Dean Norton has met these tests successfully at George Washington’s Mount Vernon Estate and Gardens. The director of horticulture there since 1980, Norton calls upon a full-time paid staff of twenty-three and a few volunteers to manage both the fifty-acre parcel open to the public and 450 acres of field and forest. He also supervises the green house and the estate’s livestock operations. Moreover, he does all of this with unfailing good cheer.
"I love it here," he admitted recently. "There is no greater honor than to work at such a beautiful and historic place." He also confessed that he is more of an administrative horticulturist now, often chained to his desk answering e-mails instead of tending to plants. "I still walk the grounds everyday and meet with my team, which, by the way, is the best in the historic gardens business."
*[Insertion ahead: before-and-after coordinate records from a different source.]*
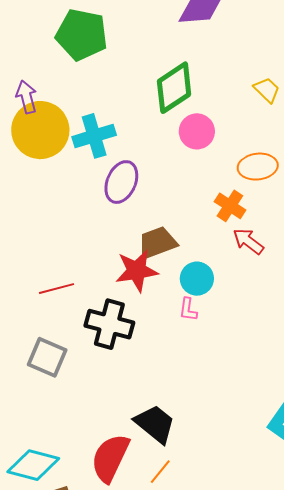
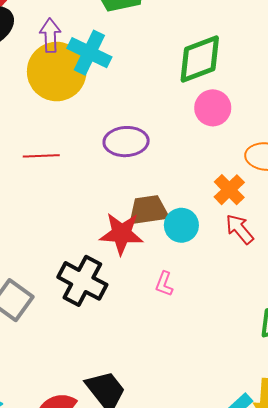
cyan cross: (94, 136) -> (89, 53), moved, turned 30
purple ellipse: (121, 182) -> (126, 142), turned 51
cyan circle: (197, 279) -> (181, 225), moved
red line: (57, 289) -> (41, 156), moved

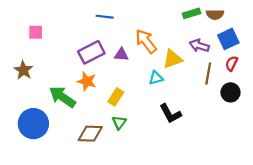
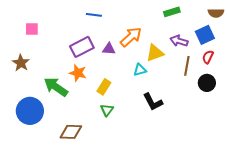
brown semicircle: (215, 14) -> (216, 13), moved
orange arrow: (146, 41) -> (131, 37), turned 85
brown diamond: (90, 134) -> (71, 132), moved

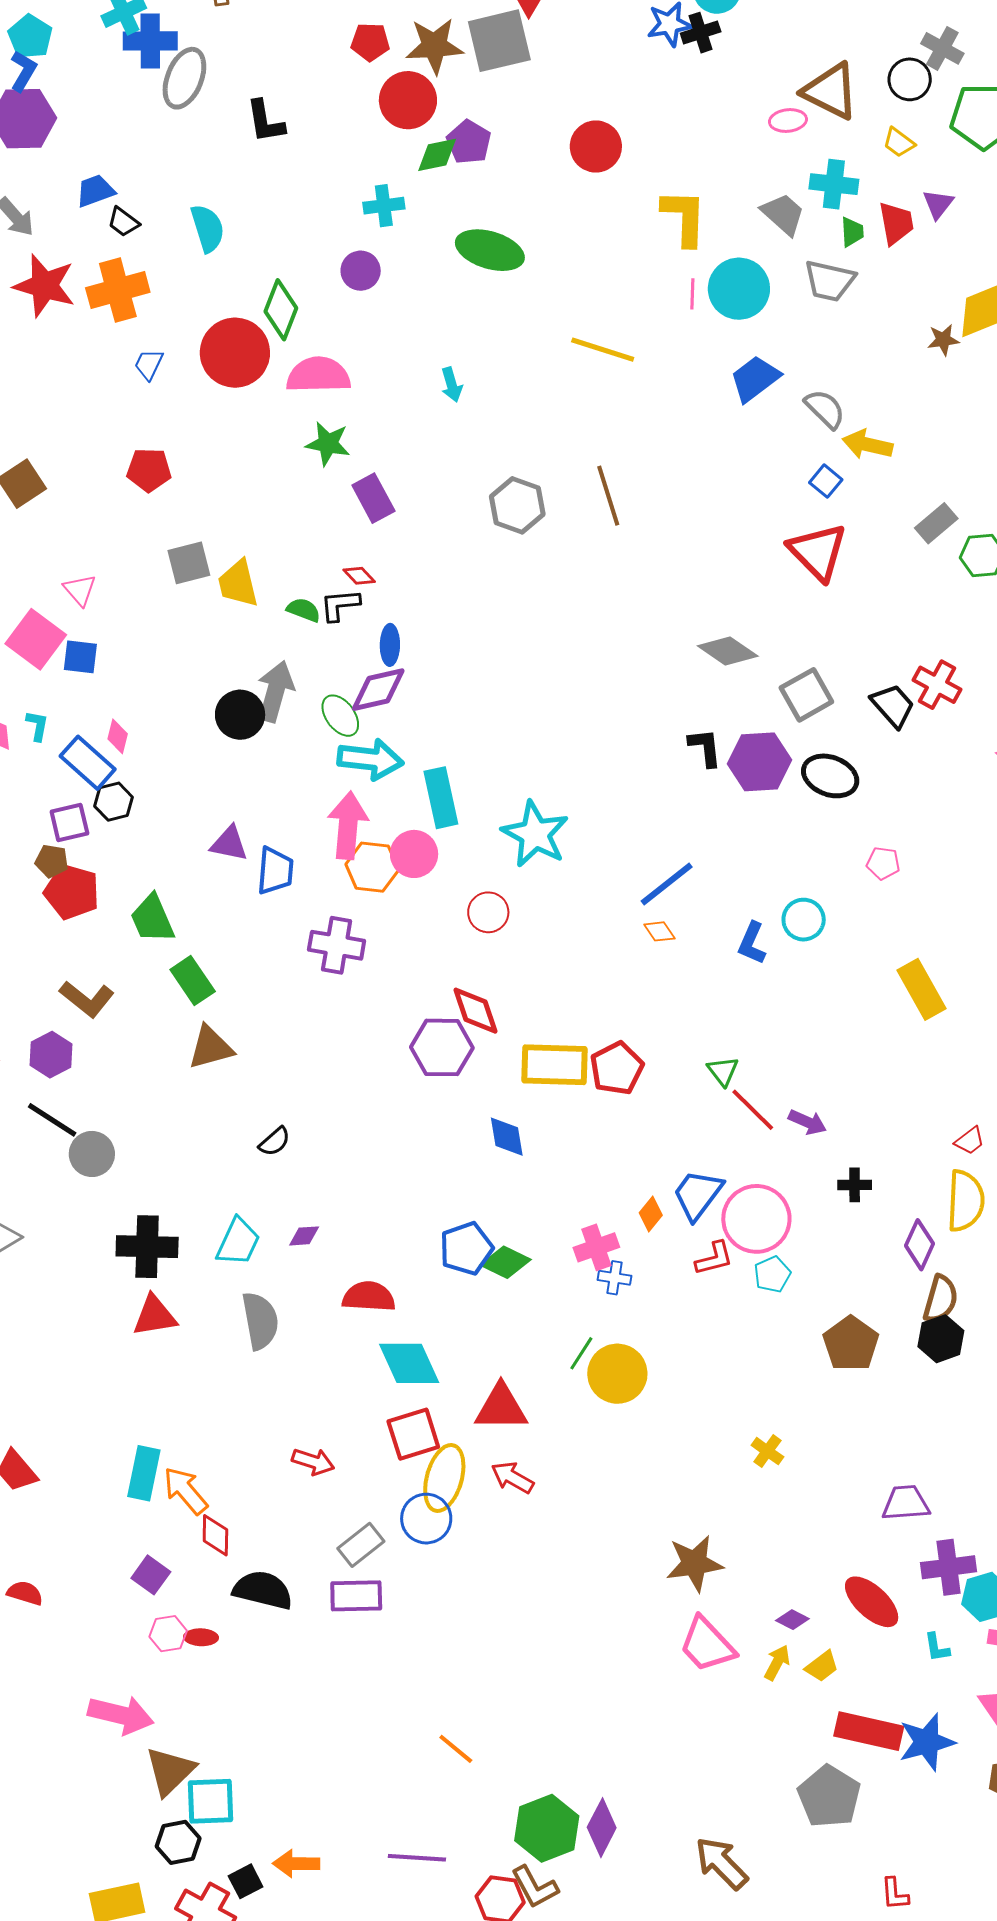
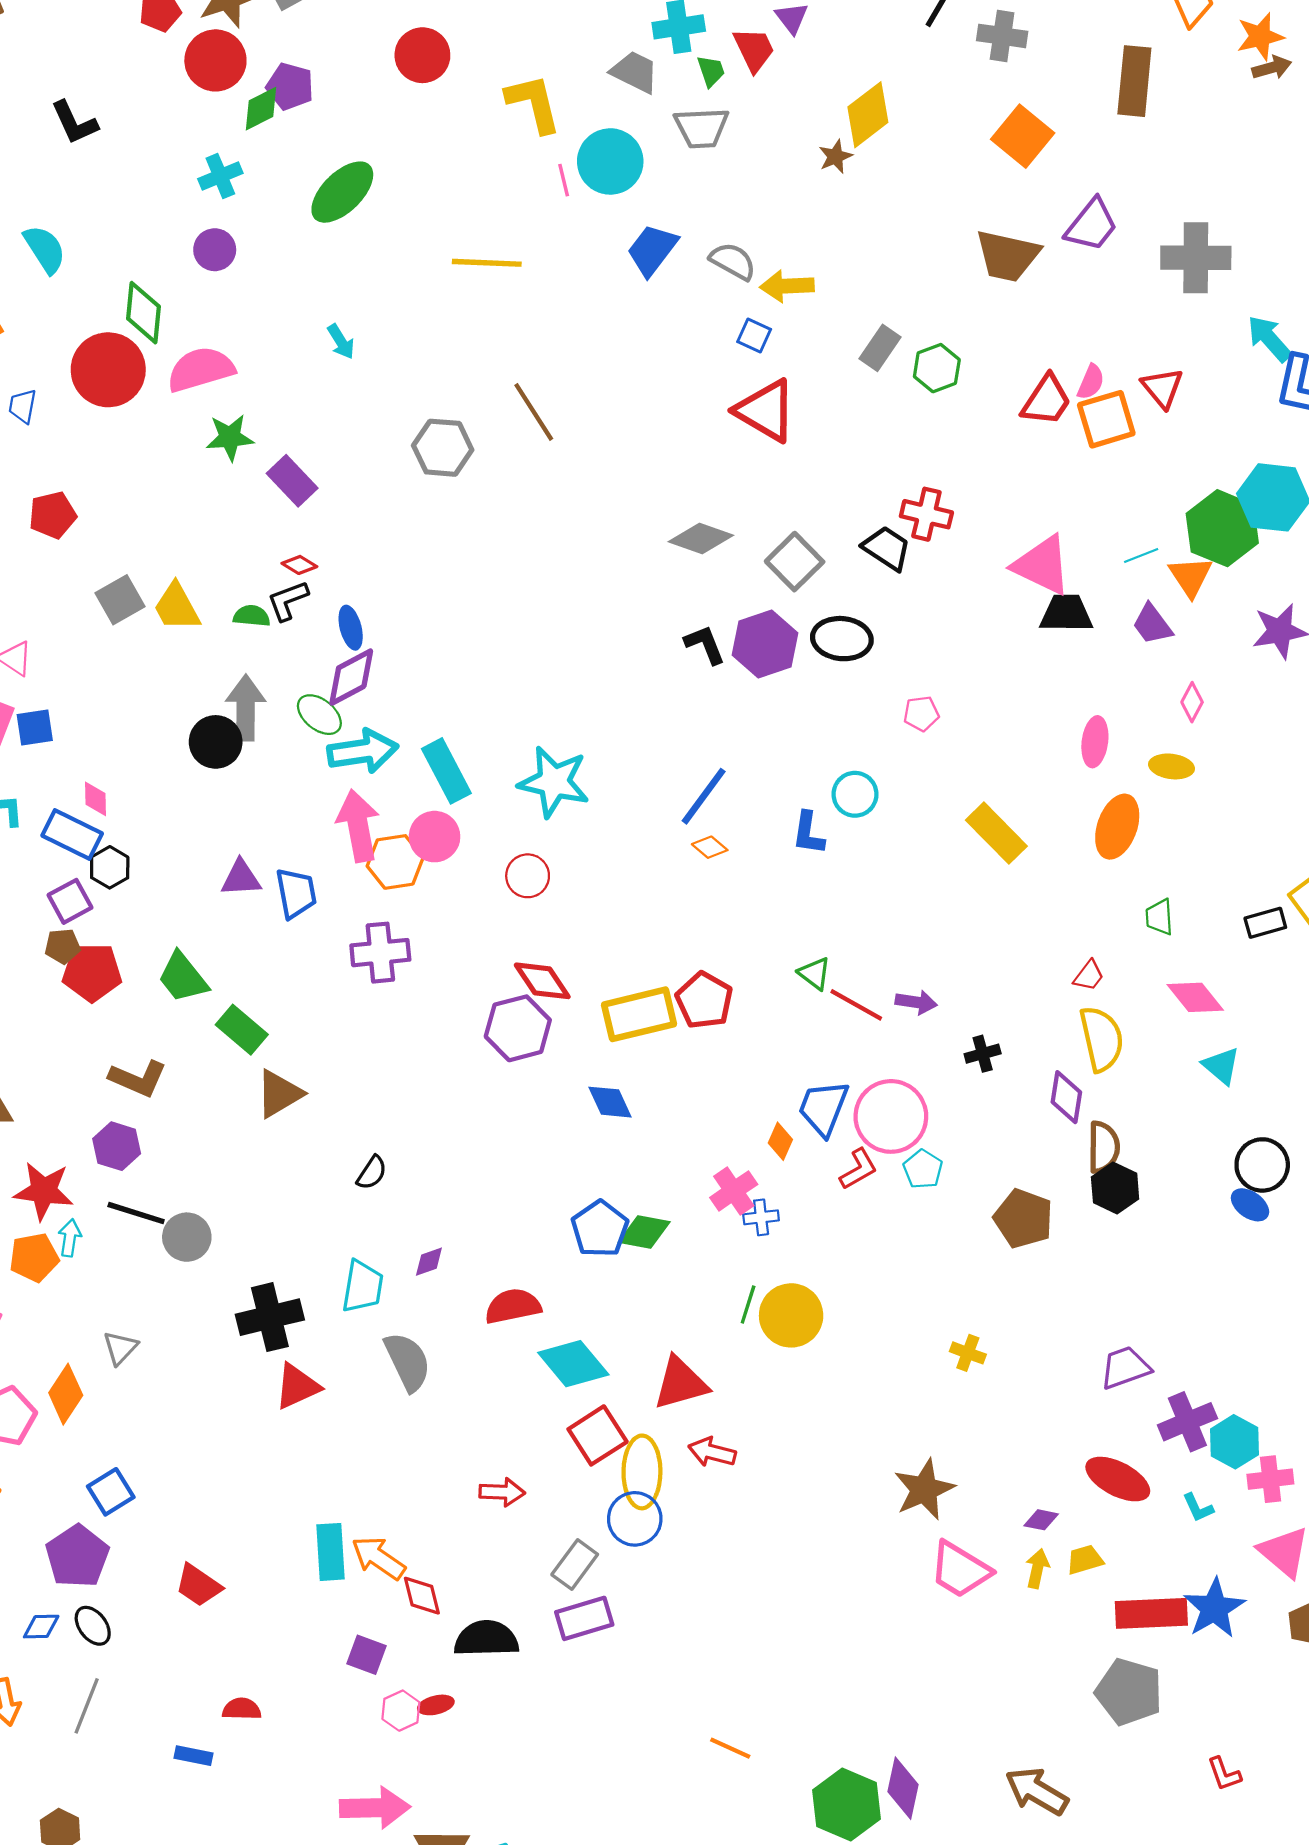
green ellipse: (490, 250) -> (342, 192), turned -46
yellow trapezoid: (822, 1666) -> (1085, 1560), turned -144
Highly regarded by his peers, Norton lectures on the subject of "historically appropriate plants" throughout the country and abroad. Now the vice president of the Southern Garden History Society and he will assume the presidency next year. The Garden Club of America presented Norton with their medal for conservation in 1994. The Daughters of the American Revolution gave him a similar award in 1999, and the American Horticulture Society gave him their 2006 Professional Award. He has appeared on The Today Show, Good Morning America, and each cable channel dealing with homes, gardens, and history.
"Working with Dean and his staff has been one of the highlights of my six years with the American Horticulture Society," said Tom Underwood, the society’s executive director. "His passion for his work and his sense of humor make him a great ambassador for Mount Vernon, the community, and American horticulture."
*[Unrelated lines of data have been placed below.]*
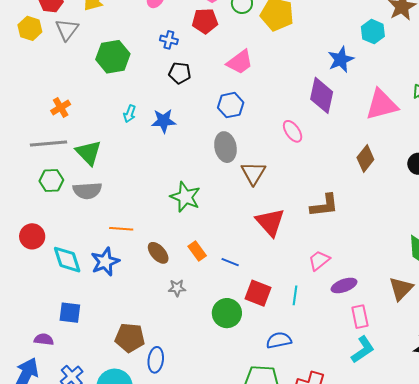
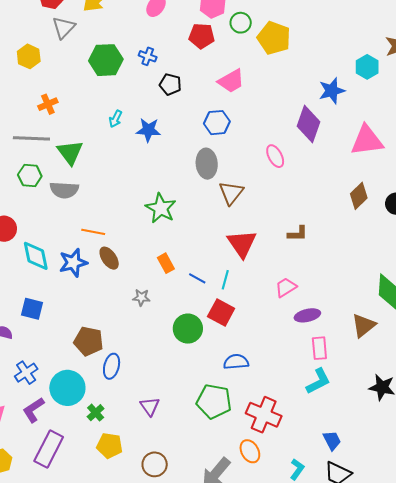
yellow hexagon: (30, 28) -> (29, 56), moved
blue cross: (169, 40) -> (148, 56), moved
brown diamond: (365, 159) -> (359, 196), moved
brown L-shape: (324, 205) -> (298, 234), size x0.7
brown ellipse: (158, 253) -> (109, 258), moved
cyan line: (295, 295) -> (225, 280), moved

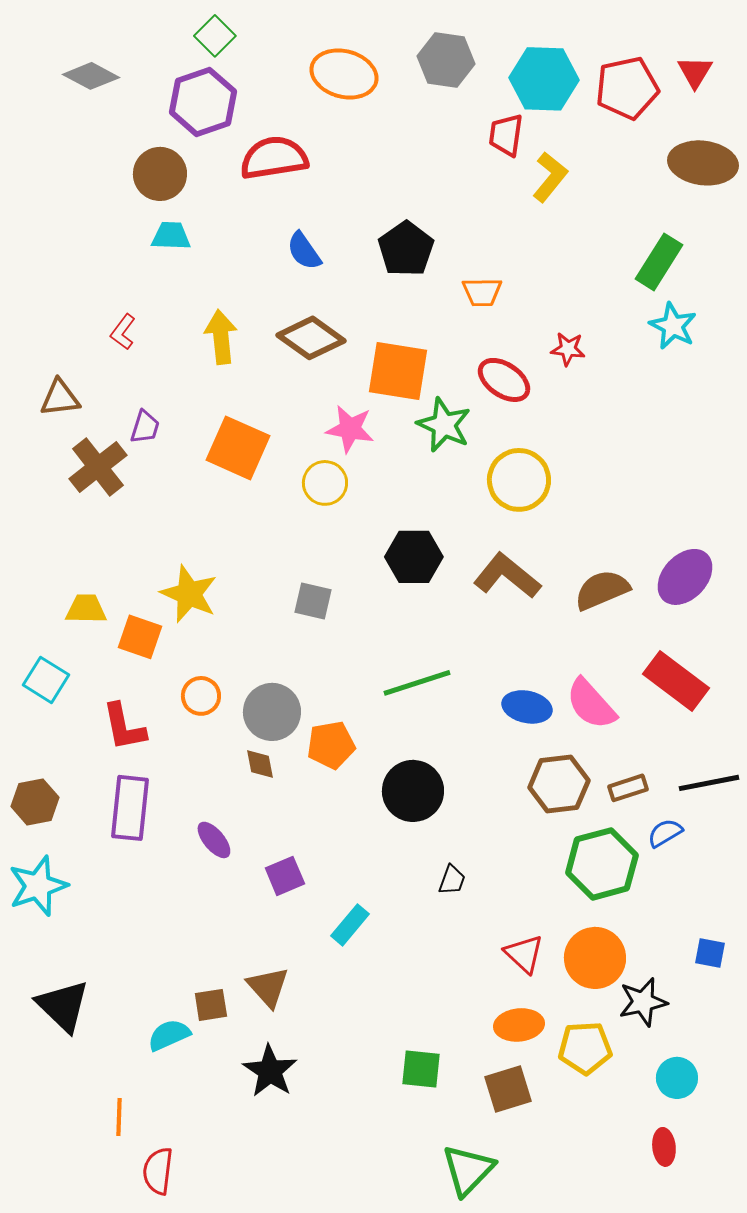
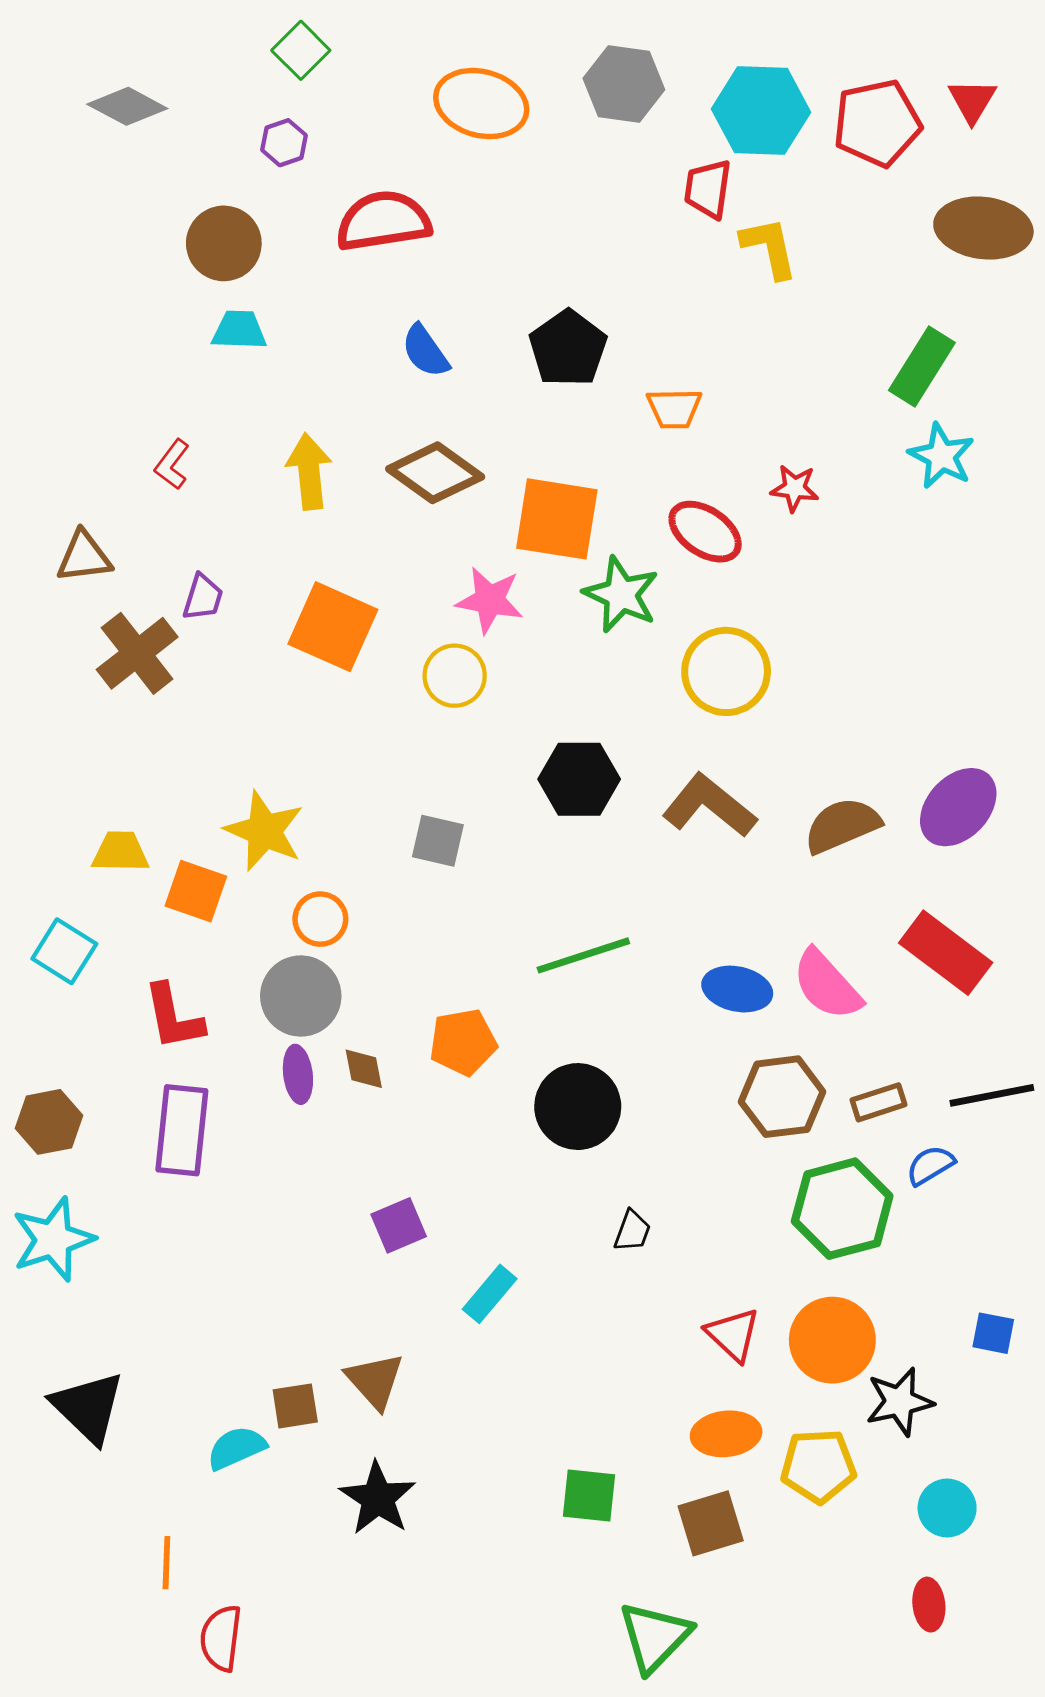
purple hexagon: (203, 102) -> (284, 143), size x0.5
yellow L-shape: (550, 177) -> (769, 248), turned -51
orange circle: (201, 696) -> (320, 919), moved
gray circle: (272, 712) -> (301, 996), moved
purple ellipse: (214, 840) -> (298, 1074), moved, turned 33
Jim Rees, the estate’s executive director, echoed Underwood’s acclaim: "George Washington had some terrific gardeners in the eighteenth century, but none would have held a candle to Dean."
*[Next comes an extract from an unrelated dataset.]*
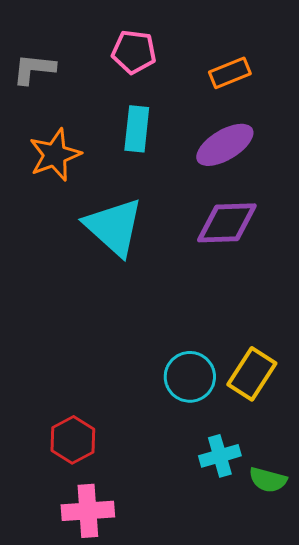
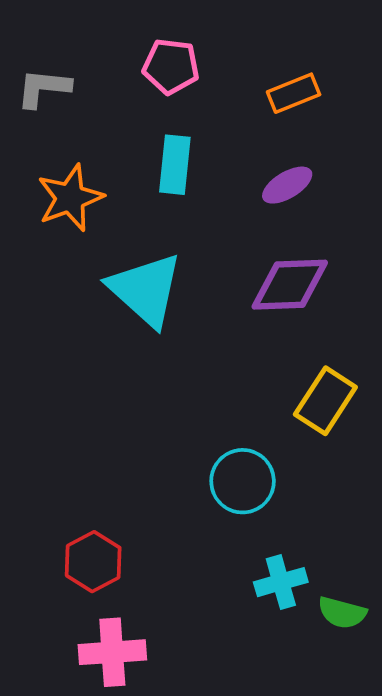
purple ellipse: (225, 145) -> (287, 185), size x0.7
yellow rectangle: (252, 374) -> (325, 401), moved

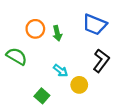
Norton, 55, started at Mount Vernon as a Boy Scout playing taps at Washington’s tomb. In 1969, while a sophomore at Fort Hunt High School, he volunteered as a garden intern. After graduating from Clemson University with an ornamental horticulture degree, he joined the staff at Mount Vernon in 1977 as the boxwood gardener. He became the estate’s horticulturist three years later.
Norton met is future wife when he hired her to be an intern. "She was too cute to let get away," he said smoothly, likely having used that line before. Susanne Schrage-Norton and Dean live with their four daughters in the Woodley Hills neighborhood, just blocks from his office. Maintaining that his hobbies are his children, Norton actively supports their education. This fall will mark the eleventh year that Norton has been a PTA president—four years at Woodley Hill School, four at Walt Whitman Middle School and three at Mount Vernon High School. He nurtures his community’s children as well as flowers.
Coincident with its recent expansion of exhibition buildings, the estate dramatically increased the landscaped portions of the public area. Norton created a list of historically appropriate plants for the landscape architect, and the results are spectacular. Sixty-five large trees form focal points in the newly planted areas. Arlington real estate executive and philanthropist Robert H. Smith funded the "Big Tree" project. "I traveled with Mr. Smith to a nursery in New Jersey during the winter of 2005 to select the trees," Norton said. "Each was about thirty feet tall and weighed over four tons, including the root ball. We paid between $17,000 and $25,000 for each tree. They gave the new areas instant maturity."
Norton seems as comfortable with public visitors as he is with visiting royalty and dignitaries. He has a ready smile and kind word for everyone, yet is a rigorous and devoted steward of the General’s gardens.
His influence pervades the grounds and all recognize his contributions to one of the area’s most visited landmarks. "Dean is a true Mount Vernon institution and his green thumbprint is evident everywhere on the estate," praised Boyce Ansley, Regent of the Mount Vernon Ladies Association.
Thinking of the old story about the cobbler’s wife, I asked Norton what sort of garden he keeps at home. "A simple one," he said. "I naturalized it with native shrubs and plants. That’s about all I have time for."